Casos como el de nuestra x no son únicos: la utilización de arcaísmos gráficos se da en la ortografía de otras lenguas. Un ejemplo bastante conocido lo encontramos en el latín: me refiero a la C, habitualmente usada como abreviatura, del nombre propio Caius. Esta c se pronunciaba [g], de modo que Caius equivale a Gaius y el famoso Caius Iulius Caesar es Gayo Julio César. Se trata del uso, a lo largo de la vida del latín, de un arcaísmo gráfico, a cuya causa se llega por un camino mucho más directo que el del intrincado laberinto que llevó a nuestro mantenimiento de aquella vieja x medieval: en el primitivo alfabeto latino, que no tenía letra g, la c servía para representar los fonemas /k/ y /g/; con el paso del tiempo, se incorpora al alfabeto una nueva grafía, la g; una vez esto ocurre, c se especializa para representar el fonema /k/ y g para /g/. Al mantenimiento de este arcaísmo gráfico probablemente han contribuido dos factores: uno, que se trata de un nombre propio; y otro, de más peso, el hecho de que este nombre (y su correspondiente femenino) se utilizase en la fórmula ritual de uno de los tipos de matrimonio: Vbi tu Caius, ego Caia (Donde tú Gayo, yo Gaya) .

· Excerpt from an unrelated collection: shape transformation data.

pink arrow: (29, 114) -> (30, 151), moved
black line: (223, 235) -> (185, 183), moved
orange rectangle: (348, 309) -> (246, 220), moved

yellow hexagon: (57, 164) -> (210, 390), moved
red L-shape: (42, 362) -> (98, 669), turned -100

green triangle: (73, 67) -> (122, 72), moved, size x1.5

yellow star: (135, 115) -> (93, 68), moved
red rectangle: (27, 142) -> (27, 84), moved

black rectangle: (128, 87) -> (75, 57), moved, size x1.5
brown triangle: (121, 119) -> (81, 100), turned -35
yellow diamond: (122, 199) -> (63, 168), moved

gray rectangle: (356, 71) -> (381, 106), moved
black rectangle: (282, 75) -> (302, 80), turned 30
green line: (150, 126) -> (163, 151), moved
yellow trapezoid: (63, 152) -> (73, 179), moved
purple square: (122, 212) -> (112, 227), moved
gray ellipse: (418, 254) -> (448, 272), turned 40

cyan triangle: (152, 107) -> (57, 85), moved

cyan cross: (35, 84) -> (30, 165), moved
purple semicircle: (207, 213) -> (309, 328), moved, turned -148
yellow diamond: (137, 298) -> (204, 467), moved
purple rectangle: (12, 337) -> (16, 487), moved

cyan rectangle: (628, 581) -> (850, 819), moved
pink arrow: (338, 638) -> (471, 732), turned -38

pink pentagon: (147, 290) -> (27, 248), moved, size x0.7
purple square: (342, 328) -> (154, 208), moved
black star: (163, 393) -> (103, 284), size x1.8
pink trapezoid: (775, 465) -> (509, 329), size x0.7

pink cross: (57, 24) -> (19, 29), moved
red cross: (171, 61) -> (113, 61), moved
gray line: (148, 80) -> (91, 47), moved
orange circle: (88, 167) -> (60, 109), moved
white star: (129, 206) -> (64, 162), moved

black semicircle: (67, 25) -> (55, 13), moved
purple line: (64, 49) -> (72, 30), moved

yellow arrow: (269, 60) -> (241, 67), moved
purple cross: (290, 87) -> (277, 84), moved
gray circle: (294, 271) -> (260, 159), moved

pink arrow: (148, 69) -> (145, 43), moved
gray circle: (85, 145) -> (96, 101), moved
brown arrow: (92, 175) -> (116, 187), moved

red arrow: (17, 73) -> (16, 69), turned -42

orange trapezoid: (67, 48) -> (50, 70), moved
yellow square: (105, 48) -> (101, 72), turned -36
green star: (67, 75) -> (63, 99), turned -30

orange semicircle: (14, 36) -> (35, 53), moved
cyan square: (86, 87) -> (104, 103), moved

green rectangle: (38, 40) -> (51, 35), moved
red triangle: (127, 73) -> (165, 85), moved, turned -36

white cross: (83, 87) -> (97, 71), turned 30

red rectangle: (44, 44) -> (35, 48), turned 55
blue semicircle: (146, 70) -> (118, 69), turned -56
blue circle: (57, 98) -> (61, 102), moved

Para terminar, no quisiera dejar de tocar aquí, siquiera someramente, otra cuestión que tiene también como protagonistas a nuestras x y j. Se da el caso de pares como los de anexo / anejo, próximo / prójimo, en origen dobletes gráficos, que han aprovechado tal circunstancia para desdoblar y distinguir fonológicamente los miembros del par y, al hilo de la distinción fonológica, dotar a cada elemento de un significado distinto al del otro. Con ello lo que hace la lengua (lo que hacemos los hablantes, que somos quienes la poseemos, la sabemos y la utilizamos) es utilizar económicamente los recursos, reorganizar los elementos equivalentes que en algún momento puedan llegar a aparecer para no tenerlos repetidos y por tanto sobrantes. Ésa es la razón -la de la tendencia de la lengua a la economía-- por la que, en sentido estricto, no hay sinónimos, aunque nos sirvamos de tal término por comodidad y para entendernos rápida y fácilmente al hablar de palabras semánticamente muy próximas pero no iguales.
Tal vez la situación de la enseñanza en España, respecto a las cuestiones importantes y graves y también a las que, como en el caso expuesto, muchos consideran naderías, cambie -que, a lo que parece, seguirá por los errados derroteros por donde camina, y aun empeorará-. Entretanto, ¡que viva México!